Of course there are some nostalgic attractions. For example, there are many in Latvia and Estonia who no doubt would be thrilled to get their old SS uniforms out of mothballs. Merkel can surely count on the HDZ-led government in Croatia, which is openly rehabilitating that country’s Ustaša past. (Hint to Merkel: Maybe Culture Minister Zlatko Hasanbegović would allow the new EU army to borrow under license their copyrighted slogan, «Za dom spremni!» ©). No doubt the effort would be cheered along by some Americans, like former U.S. Director of Central Intelligence James Clapper, who recently declared that «historical practices of the Russians» are «almost genetically driven» . . .

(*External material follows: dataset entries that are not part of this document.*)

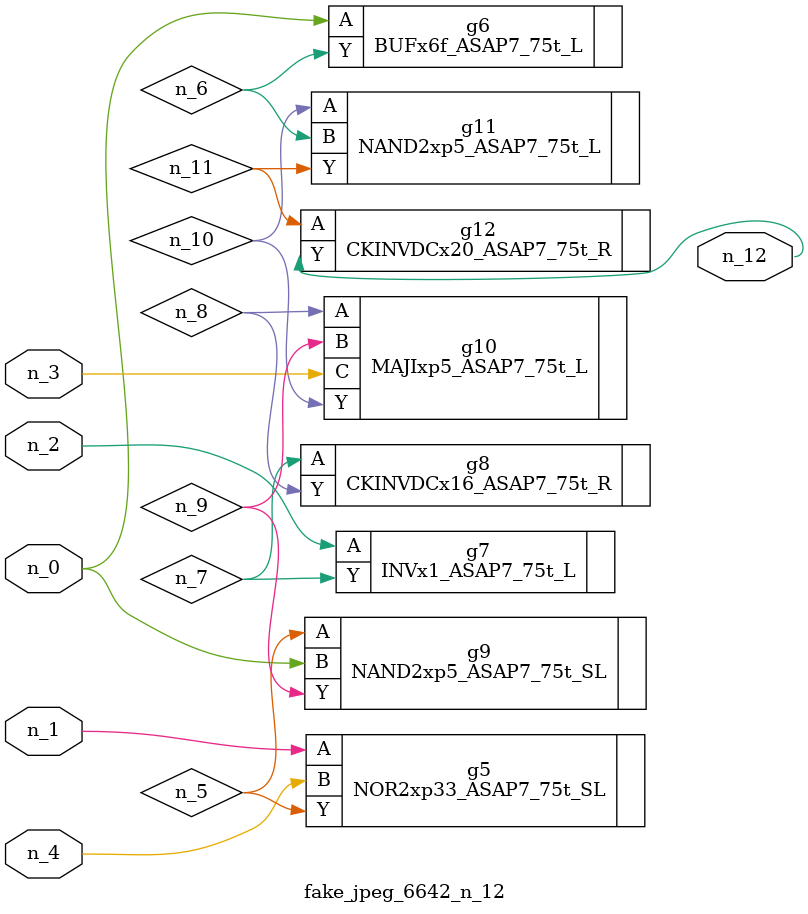
<source format=v>
module fake_jpeg_6642_n_12 (n_3, n_2, n_1, n_0, n_4, n_12);

input n_3;
input n_2;
input n_1;
input n_0;
input n_4;

output n_12;

wire n_11;
wire n_10;
wire n_8;
wire n_9;
wire n_6;
wire n_5;
wire n_7;

NOR2xp33_ASAP7_75t_SL g5 ( 
.A(n_1),
.B(n_4),
.Y(n_5)
);

BUFx6f_ASAP7_75t_L g6 ( 
.A(n_0),
.Y(n_6)
);

INVx1_ASAP7_75t_L g7 ( 
.A(n_2),
.Y(n_7)
);

CKINVDCx16_ASAP7_75t_R g8 ( 
.A(n_7),
.Y(n_8)
);

MAJIxp5_ASAP7_75t_L g10 ( 
.A(n_8),
.B(n_9),
.C(n_3),
.Y(n_10)
);

NAND2xp5_ASAP7_75t_SL g9 ( 
.A(n_5),
.B(n_0),
.Y(n_9)
);

NAND2xp5_ASAP7_75t_L g11 ( 
.A(n_10),
.B(n_6),
.Y(n_11)
);

CKINVDCx20_ASAP7_75t_R g12 ( 
.A(n_11),
.Y(n_12)
);


endmodule
</source>
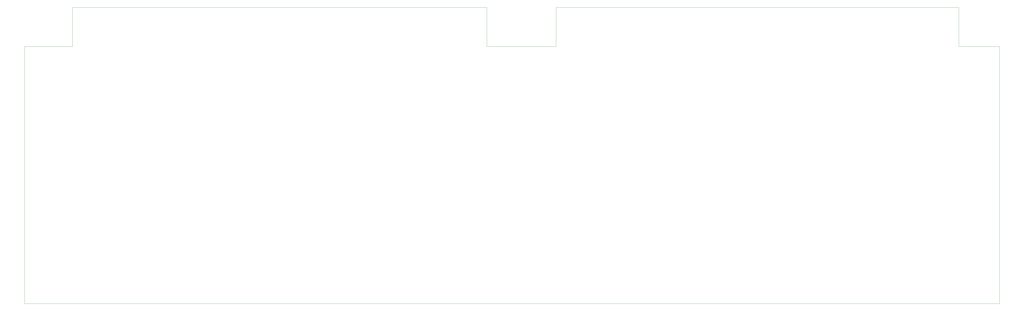
<source format=gm1>
%TF.GenerationSoftware,KiCad,Pcbnew,5.1.9-1.fc33*%
%TF.CreationDate,2021-04-02T14:54:25-04:00*%
%TF.ProjectId,pcb,7063622e-6b69-4636-9164-5f7063625858,rev?*%
%TF.SameCoordinates,Original*%
%TF.FileFunction,Profile,NP*%
%FSLAX46Y46*%
G04 Gerber Fmt 4.6, Leading zero omitted, Abs format (unit mm)*
G04 Created by KiCad (PCBNEW 5.1.9-1.fc33) date 2021-04-02 14:54:25*
%MOMM*%
%LPD*%
G01*
G04 APERTURE LIST*
%TA.AperFunction,Profile*%
%ADD10C,0.050000*%
%TD*%
G04 APERTURE END LIST*
D10*
X95158000Y-149090000D02*
X95158000Y-131650000D01*
X73798000Y-149090000D02*
X95158000Y-149090000D01*
X73798000Y-149090000D02*
X73798000Y-263670000D01*
X73798000Y-263670000D02*
X507958000Y-263670000D01*
X507958000Y-149090000D02*
X507958000Y-263670000D01*
X489818000Y-149090000D02*
X507958000Y-149090000D01*
X489818000Y-131650000D02*
X489818000Y-149090000D01*
X310468000Y-131650000D02*
X489818000Y-131650000D01*
X310468000Y-149090000D02*
X310468000Y-131650000D01*
X279690000Y-149090000D02*
X310468000Y-149090000D01*
X279690000Y-131650000D02*
X279690000Y-149090000D01*
X95158000Y-131650000D02*
X279688000Y-131650000D01*
M02*

</source>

Which brings us back to the thorny question of Russia. The anti-Russian hysteria in the U.S. (which recently has taken a curious anti-Jewish turn) has so far blocked any serious attempt by the Trump administration to achieve normalization of U.S.-Russia ties. But if the decoupling of the U.S. from Europe dreaded by the globalists in fact comes to pass, we may see both Washington and Berlin seeking to mend some fences with Moscow. In her anti-Trump tirade, Merkel magnanimously made a point of suggesting she would get along «even» with dastardly Russia. Would her Paris satrap Emmanuel Macron have proceeded with Vladimir Putin’s recent visit commemorating 300 years of French-Russian relations if Merkel had been opposed?

Whatever her preferences, maybe Merkel has no choice to seek her own «Rappallo» if she is to avoid the bind Germany has found itself in twice in the last century – a two front war. (Presumably this time it would be only ideological and moral, not a shooting war.) Simply put, she may have to decide which of the two, Trump or Putin, she hates more.

Actually, from an America First point of view, confronting Germany and the failing EU/NATO complex from both east and west isn’t a bad idea. As pro-Trump commentator Ann Coulter suggested in a tweet, «We should form a military alliance with Russia to protect it from Western Europe» and its migrant hordes. Maybe that’s what Trump had in mind in the first place.